The large projects, again, take some time to happen. So it's not like all of a sudden, you're going to see a huge jump in revenues and margins in Q2. But as we get into the back half of the year and into '23, as we start delivering on more of these projects is why I feel comfortable agreeing to what you believe the outlook could and should be.
John Phillip Joyner - Senior Associate
All right. And then maybe just one more. On the -- with -- I guess what was the organic growth? Do you have that available for the domestic and international businesses for the Commercial segment?
Bryan E. Mittelman - CFO
I do. It was, I think, 7% in North America and 21% outside of North America.
John Phillip Joyner - Senior Associate
Okay.
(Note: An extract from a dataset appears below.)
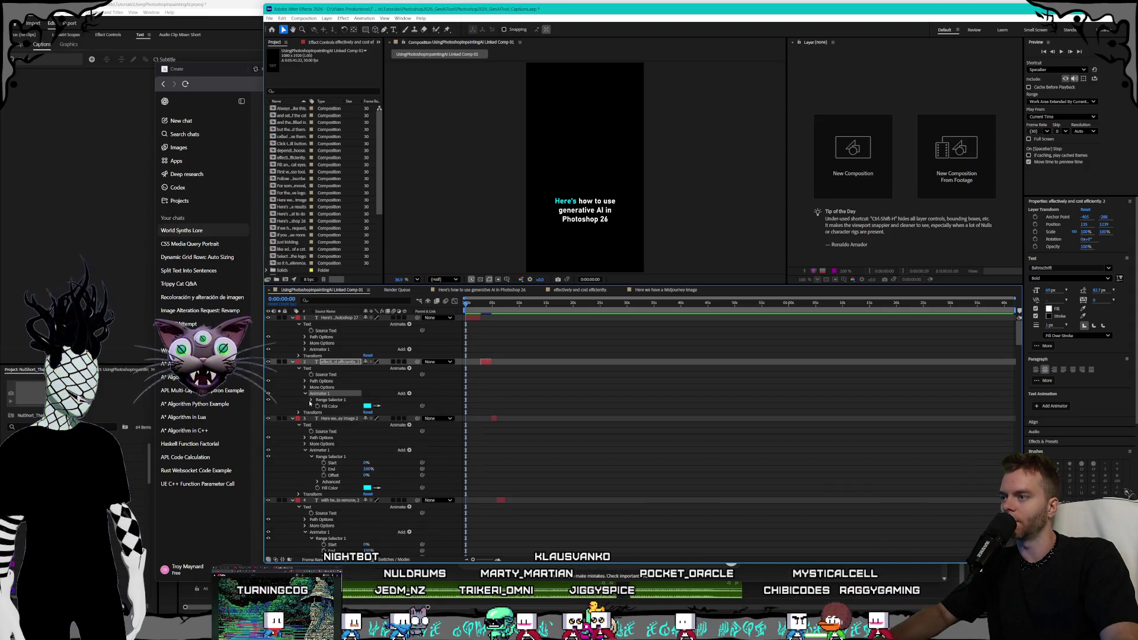
pyautogui.click(322, 451)
pyautogui.press('Delete')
Excellent. And can you maybe give any color around any of the targeted markets, I guess, for the international piece? And I guess, for some of the countries on the international side, do you have a good feel for like the currency effects for this year?
Bryan E. Mittelman - CFO
We don't specifically forecast currency effects. Obviously, the dollar is strengthening. But I'm sorry, I don't have a specific kind of modeling commentary to offer there.
John Phillip Joyner - Senior Associate
Okay. Any color around, like any specific markets on the international side that were (inaudible) or not?
Bryan E. Mittelman - CFO
Yes. I mean, obviously, China has been weak for us. Europe's been a little bit more modest. I would say the good thing is it has certainly not fallen off a cliff. Obviously, right, there are a lot of concerns about what is the impact on the European economy with the war that's going on, right, but the consumers have proven to be, I guess, using my favorite words, a little bit resilient. So we're still seeing some positivity there, right? It hasn't moved towards the negative direction.
Operator
That's all the time we have for questions. I'd like to turn it back over to management for closing remarks.
Timothy J. FitzGerald - CEO & Director
Well, we'd just like to thank everybody for joining us on the call today and just reiterate that we're very excited and optimistic about the business right now. So despite the challenges in the supply chain that we've obviously spent a fair bit of time talking about this call, certainly, a lot of the long-term initiatives that we continue to execute on with new products, innovation, route to market, which we are very confident are going to allow us to expand margins in the long run and drive our business (inaudible) intact.
So -- but I appreciate everybody's participation in the call, and we look forward to speaking to you next quarter.
Operator
This concludes today's conference call. Thank you for participating. You may now disconnect.